PROMPT :: Reproduce the passage on EU water and sanitation support in Zambia verbatim, between "The EU is involved" and "of €13,5 million.", inclusive.

PASSAGE PROVIDED ::
The EU is involved in the water and sanitation sector in Zambia. The leading partners in this area are Germany and Denmark.
The financing instrument is the ACP-EU Water Facility, which was set up in 2004 to co-finance water and sanitation infrastructure, to improve water management and governance in the African Caribbean and Pacific countries and to achieve the Millennium Development Goal targets in the water sector.
Under the first Water Facility, two calls-for-proposals were launched in 2004 and 2006 for a total budget of €497 million. As a result, 175 projects were selected across the world, covering access to safe water, access to improved sanitation and hygiene promotion programmes. With regards to Zambia, 6 projects were selected for a total amount of €13,5 million.
A second Water Facility, with a total budget of €200 million for the period 2009-2013, specifically aims to achieve the water and sanitation Millennium Development Goals (MDGs) and to contribute to improving water governance and management of water resources and to the sustainable development and maintenance of water infrastructure.
Two calls for proposals were published at the beginning of 2010; Water, Sanitation and Hygiene Promotion for the Millennium Development Goals and Partnerships for Capacity Development in the ACP Water and Sanitation Sector.

GIVEN MATERIAL ::
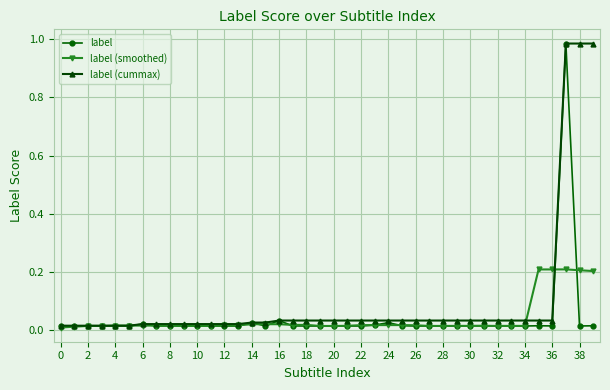

True or false: label (smoothed) has more than 1 interior local peaks.

True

EXERCISE OUTPUT ::
The EU is involved in the water and sanitation sector in Zambia. The leading partners in this area are Germany and Denmark.
The financing instrument is the ACP-EU Water Facility, which was set up in 2004 to co-finance water and sanitation infrastructure, to improve water management and governance in the African Caribbean and Pacific countries and to achieve the Millennium Development Goal targets in the water sector.
Under the first Water Facility, two calls-for-proposals were launched in 2004 and 2006 for a total budget of €497 million. As a result, 175 projects were selected across the world, covering access to safe water, access to improved sanitation and hygiene promotion programmes. With regards to Zambia, 6 projects were selected for a total amount of €13,5 million.